Work request
Leaving out every picture, quote the data below exactly as it appears.

Records supplied
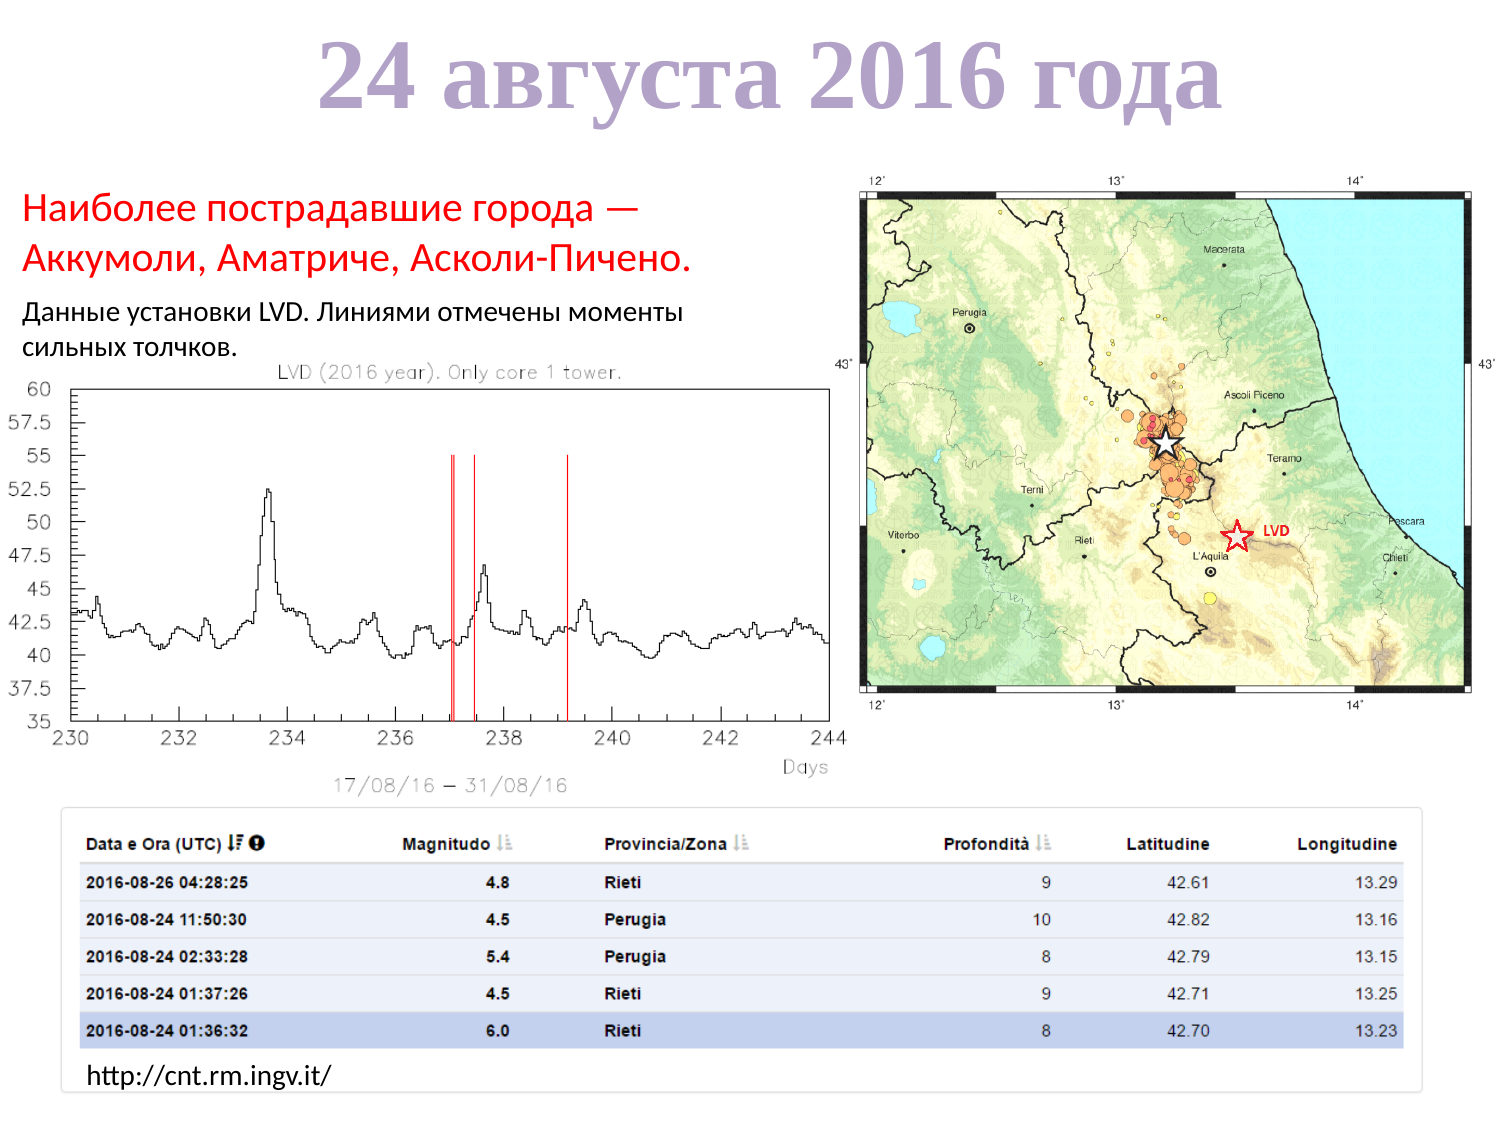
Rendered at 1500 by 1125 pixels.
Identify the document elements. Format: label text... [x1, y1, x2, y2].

text_box 24 августа 2016 года [301, 0, 1239, 136]
text_box Данные установки LVD. Линиями отмечены моменты сильных толчков. [7, 284, 758, 352]
text_box Наиболее пострадавшие города — Аккумоли, Аматриче, Асколи-Пичено. [7, 172, 830, 288]
picture [0, 166, 1500, 1100]
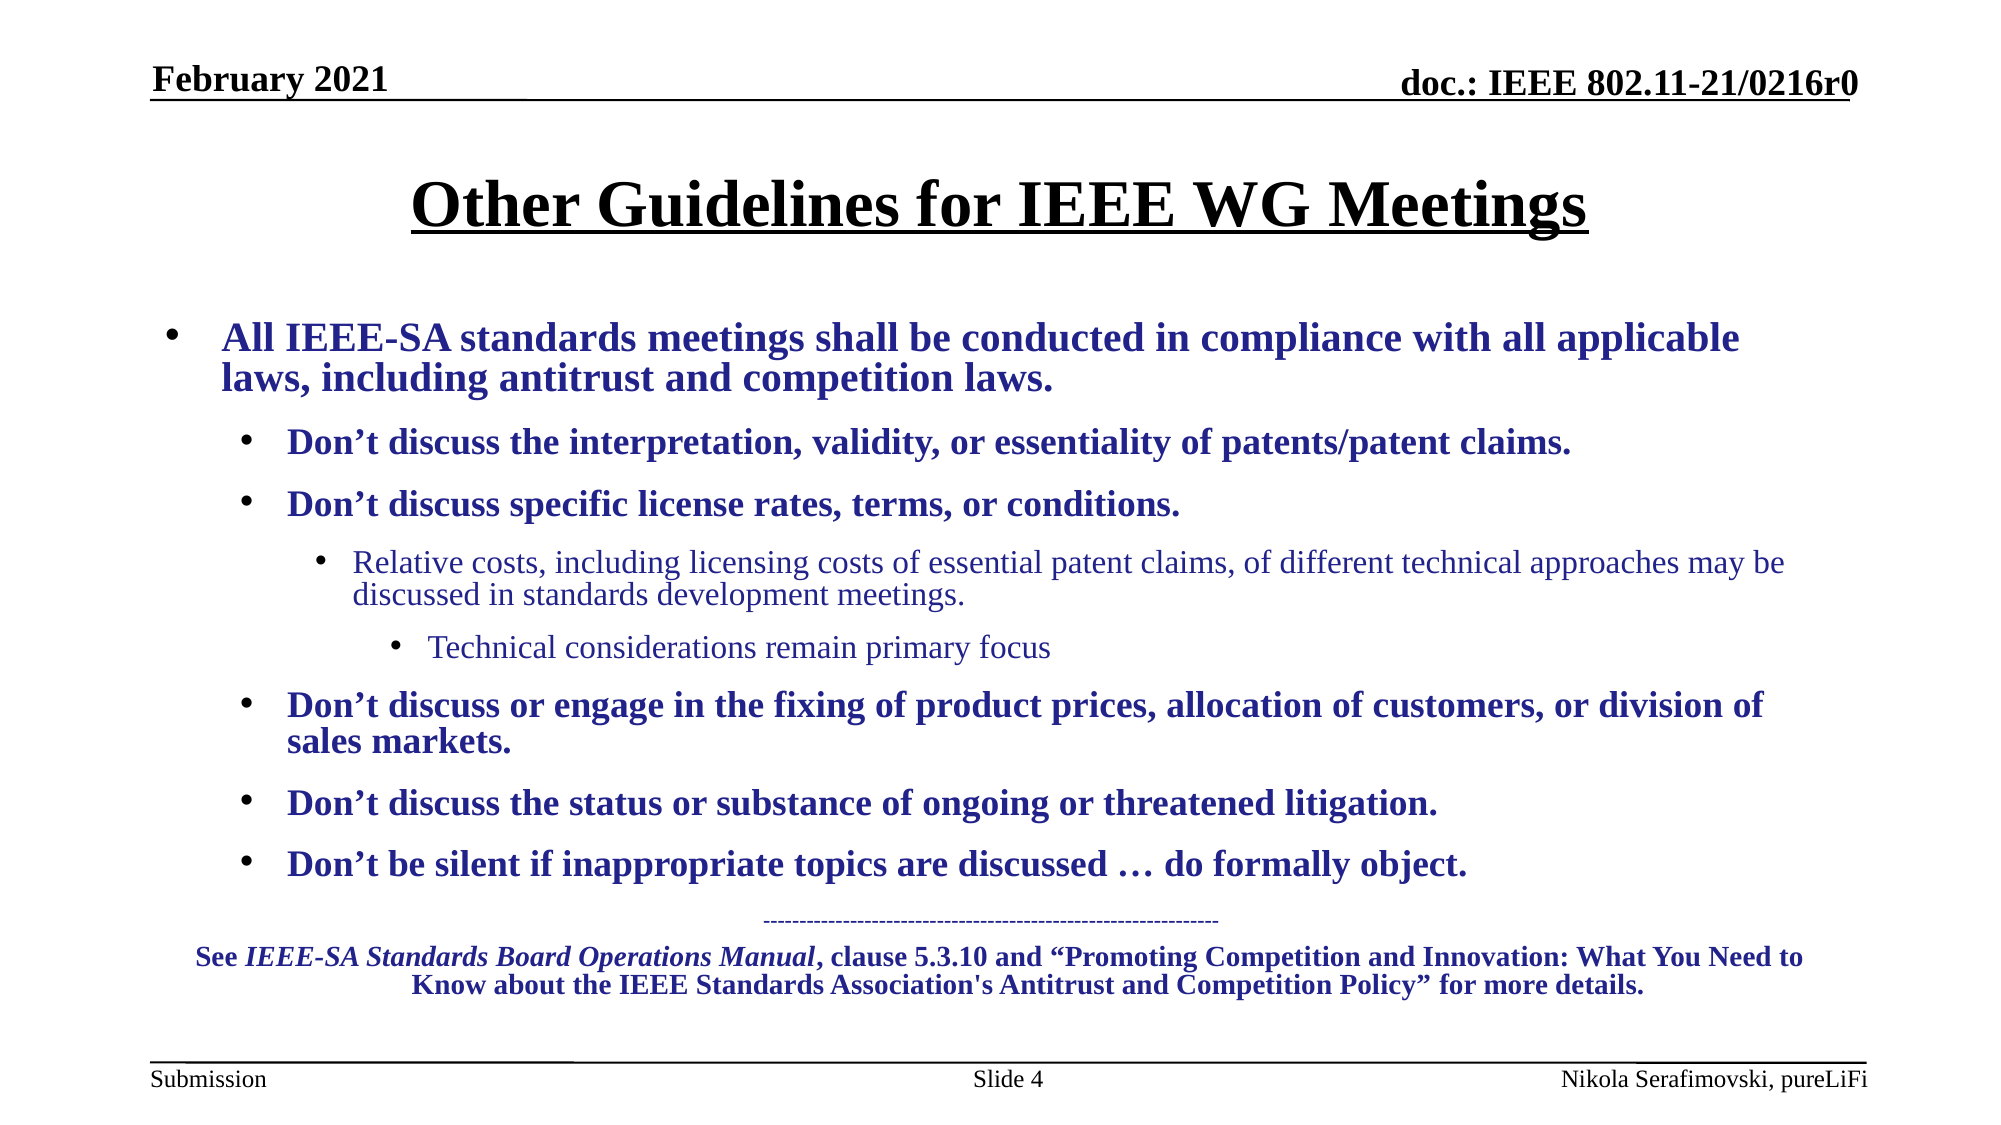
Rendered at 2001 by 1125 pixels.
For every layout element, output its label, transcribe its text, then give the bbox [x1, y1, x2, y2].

title Other Guidelines for IEEE WG Meetings [149, 112, 1850, 278]
list All IEEE-SA standards meetings shall be conducted in compliance with all applicable laws, including antitrust and competition laws. Don’t discuss the interpretation, validity, or essentiality of patents/patent claims. Don’t discuss specific license rates, terms, or conditions. Relative costs, including licensing costs of essential patent claims, of different technical approaches may be discussed in standards development meetings. Technical considerations remain primary focus Don’t discuss or engage in the fixing of product prices, allocation of customers, or division of sales markets. Don’t discuss the status or substance of ongoing or threatened litigation. Don’t be silent if inappropriate topics are discussed … do formally object. --------------------------------------------------------------- See IEEE-SA Standards Board Operations Manual, clause 5.3.10 and “Promoting Competition and Innovation: What You Need to Know about the IEEE Standards Association's Antitrust and Competition Policy” for more details. [149, 278, 1850, 954]
footer Nikola Serafimovski, pureLiFi [1171, 1061, 1869, 1093]
slide_number Slide 4 [950, 1061, 1067, 1123]
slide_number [152, 54, 563, 100]
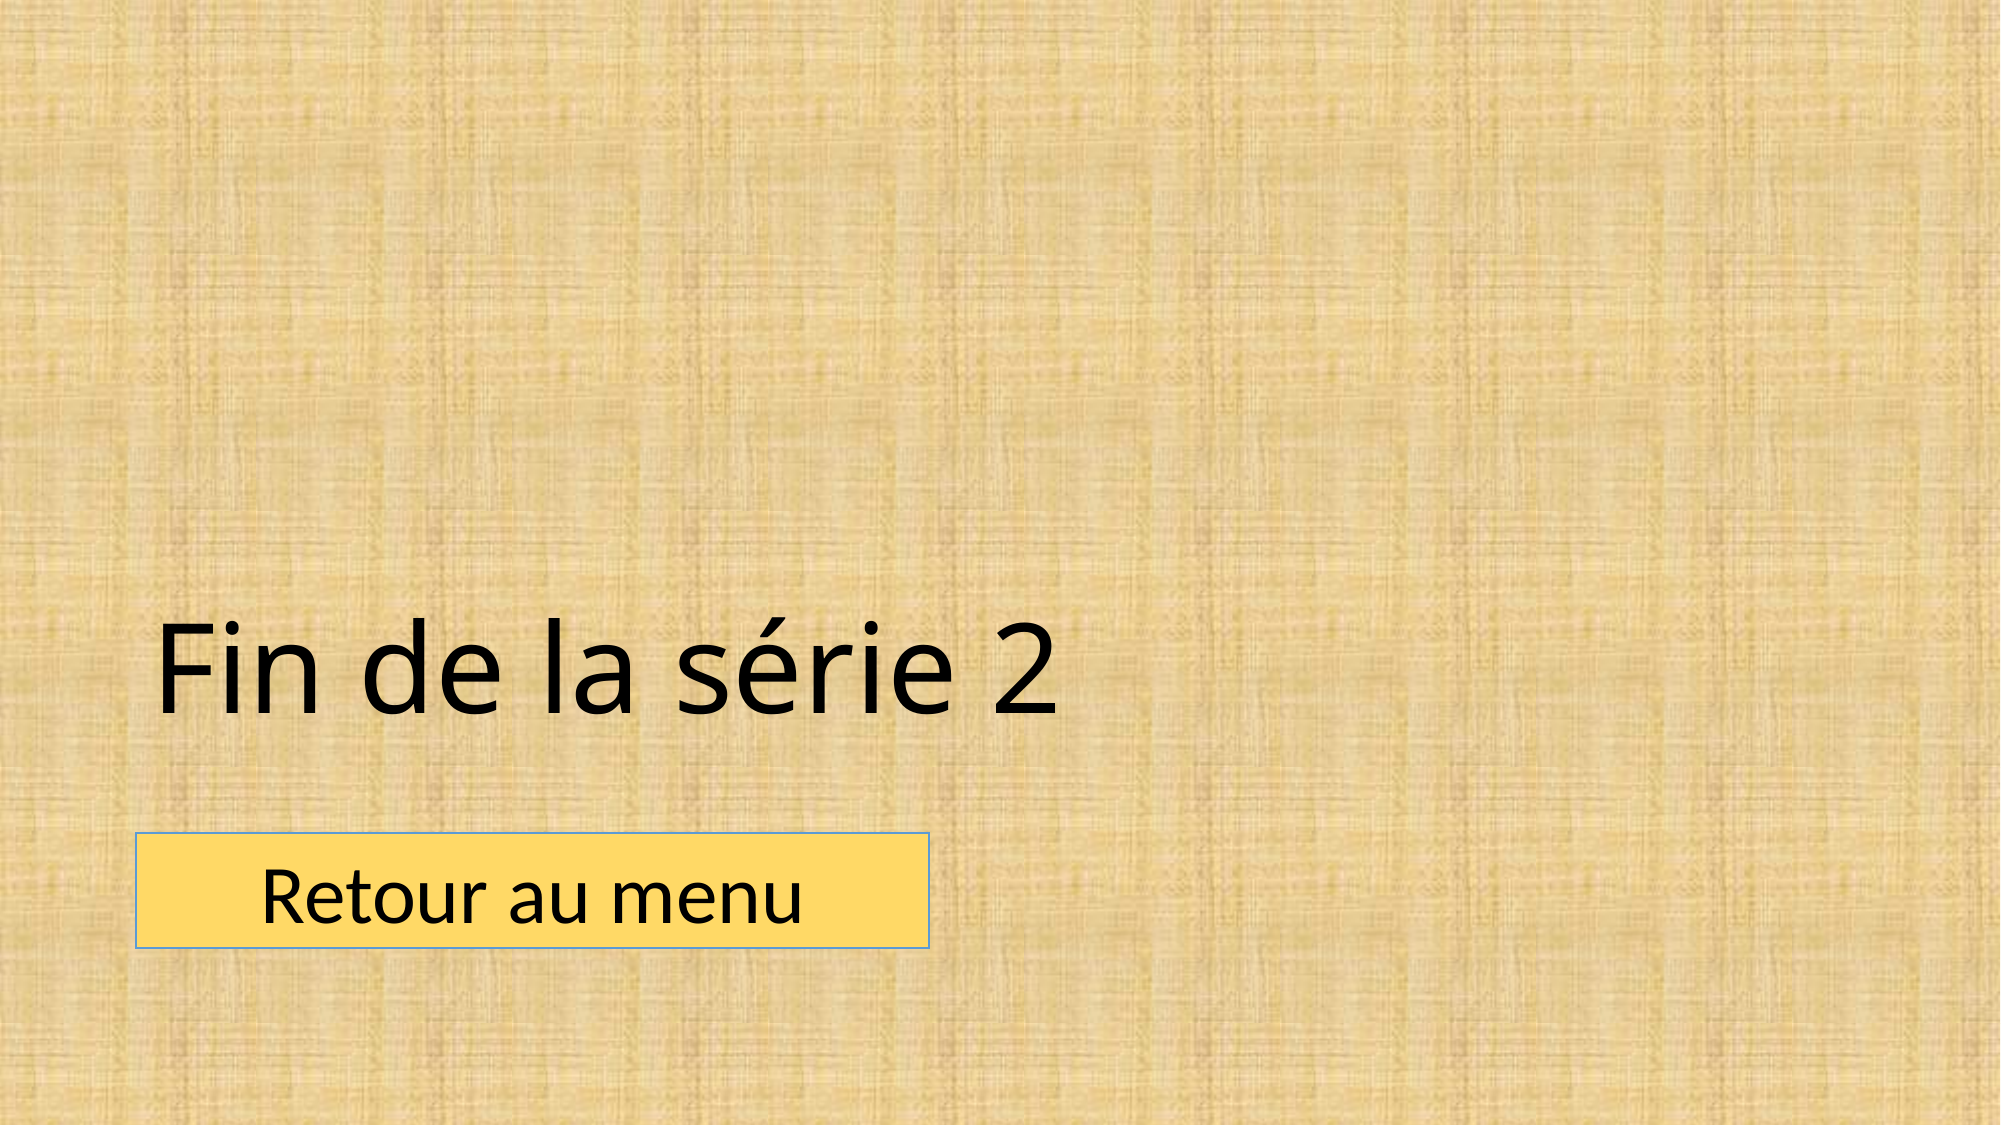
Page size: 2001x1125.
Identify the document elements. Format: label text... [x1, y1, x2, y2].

picture [0, 0, 2001, 1125]
title Fin de la série 2 [136, 280, 1862, 749]
text_box Retour au menu [135, 832, 930, 949]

Answer to the exercise
Rendered at 1500 by 1125 pixels.
Identify the document elements. Format: label text... [x1, y1, x2, y2].

text_box 24 августа 2016 года [301, 0, 1239, 136]
text_box Данные установки LVD. Линиями отмечены моменты сильных толчков. [7, 284, 758, 352]
text_box Наиболее пострадавшие города — Аккумоли, Аматриче, Асколи-Пичено. [7, 172, 830, 288]
picture [0, 166, 1500, 1100]
Rendered at 2001 by 1125 pixels.
For every layout element, output its label, transcribe its text, then give the bbox [x1, y1, x2, y2].

title Other Guidelines for IEEE WG Meetings [149, 112, 1850, 278]
list All IEEE-SA standards meetings shall be conducted in compliance with all applicable laws, including antitrust and competition laws. Don’t discuss the interpretation, validity, or essentiality of patents/patent claims. Don’t discuss specific license rates, terms, or conditions. Relative costs, including licensing costs of essential patent claims, of different technical approaches may be discussed in standards development meetings. Technical considerations remain primary focus Don’t discuss or engage in the fixing of product prices, allocation of customers, or division of sales markets. Don’t discuss the status or substance of ongoing or threatened litigation. Don’t be silent if inappropriate topics are discussed … do formally object. --------------------------------------------------------------- See IEEE-SA Standards Board Operations Manual, clause 5.3.10 and “Promoting Competition and Innovation: What You Need to Know about the IEEE Standards Association's Antitrust and Competition Policy” for more details. [149, 278, 1850, 954]
footer Nikola Serafimovski, pureLiFi [1171, 1061, 1869, 1093]
slide_number Slide 4 [950, 1061, 1067, 1123]
slide_number [152, 54, 563, 100]
Page size: 2001x1125.
Identify the document elements. Format: label text... [x1, y1, x2, y2].

picture [0, 0, 2001, 1125]
title Fin de la série 2 [136, 280, 1862, 749]
text_box Retour au menu [135, 832, 930, 949]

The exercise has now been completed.